Philadelphia, Pennsylvania

After researching potential Philadelphia photography locations, I decided to make the sunset and blue hour view of center city from the South Street Bridge my priority. After conveniently parking at the Penn Museum parking garage, I carried a MindShift Gear BackLight 26L full of gear a short distance to the bridge to finalize my scouting. As expected, the bridge piers could be photographed from, eliminating the potentially major mid-span issue of bridge movement caused by vehicle traffic. Satisfied with my plan, I went on to explore the great Philadelphia riverfront and some of the inner city.
 
I came back to my bridge position about an hour before sunset, setup two tripods and cameras and began taking some long exposures using 6 and 10-stop Breakthrough Photography neutral density filters, capturing the setting sun bathing the city in warm color. Warm color turned into orange in the sky for another nice set of images. But, the best was yet to come.
 
When the lights in the city became sufficiently bright relative to the sky, the images took on significantly more sparkle – exactly what I was looking for.
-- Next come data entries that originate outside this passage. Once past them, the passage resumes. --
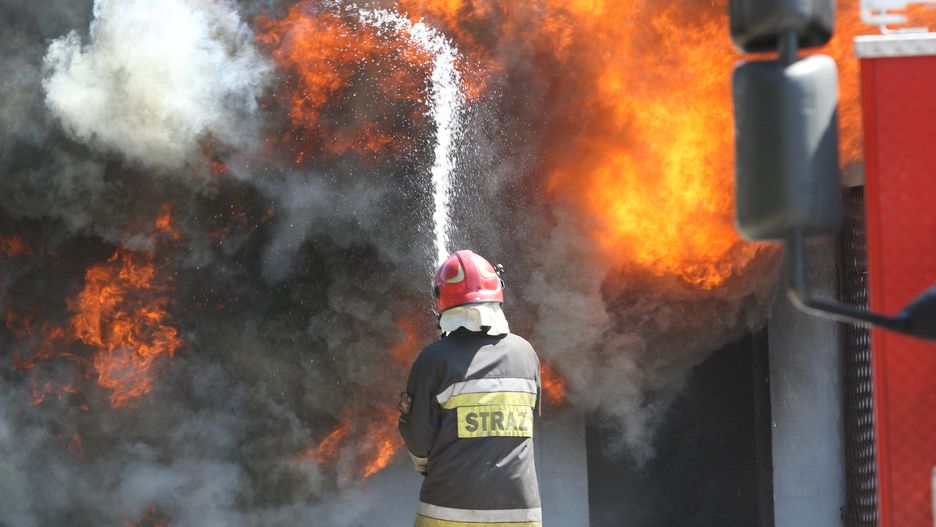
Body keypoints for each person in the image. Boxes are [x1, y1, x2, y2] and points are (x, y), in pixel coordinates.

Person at [398, 250, 543, 527]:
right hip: (520, 512)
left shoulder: (433, 360)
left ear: (442, 299)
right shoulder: (526, 353)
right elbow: (530, 422)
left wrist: (433, 465)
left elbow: (417, 437)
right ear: (497, 293)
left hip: (448, 509)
While I have a very good idea of when this time is happening, I shoot images from before the expected time until the color in the sky is gone. I later select the image captured at the most-ideal time as it is most easily discernable in post.
 
A 30 second exposure was ideal for eliminating moving people from the image (the riverfront walkway was filled with walkers, joggers, bikers, etc.) and for blurring the water. While a far wider aperture would have provided an adequate depth of field for this image, but f/11 and f/16 create larger starburst effects from the lights. An even narrower aperture will create even larger stars, but I find the detail-softening effects of diffraction to become too strong for this purpose beyond f/16. At this capture time, f/16 at 30 seconds needed ISO 200 for the desired brightness. I could have gone to a 1-minute exposure and ISO 100, but with long exposure noise reduction turned on, that means 2 minutes per image and I wanted a faster capture rate.
 
Post processing adjustments to this Philadelphia skyline image were primarily adding saturation along with a minor curves adjustment. Often the case when photographing city lights is that some areas of the photo are illuminated more strongly than others, often the photogenic tops of skyscrapers go pure white first. To counter this issue, I captured bracketed exposures and selected a 2-stop shorter variant to put the color and details back into the triangular-shaped gridded roof-top on the BNY Mellon Center building via an HDR process. I usually remove airplane light trails, but ... the up-curving arc, to my eye, seemed to work in this image, so it remains.
 
I mentioned using two complete camera and tripod setups. I was using a pair of Canon EOS 5Ds R cameras with the Canon EF 16-35mm f/4L IS USM Lens on one (capturing a wider image including the west side of the Schuylkill River) and the Canon EF 24-70mm f/2.8L II USM Lens on the other, capturing a more-tightly framed image emphasizing the city's great architecture with the riverwalk providing a strong leading line into the frame. The two cameras in simultaneous use essentially doubled the take-home from the prime time of this day's shoot.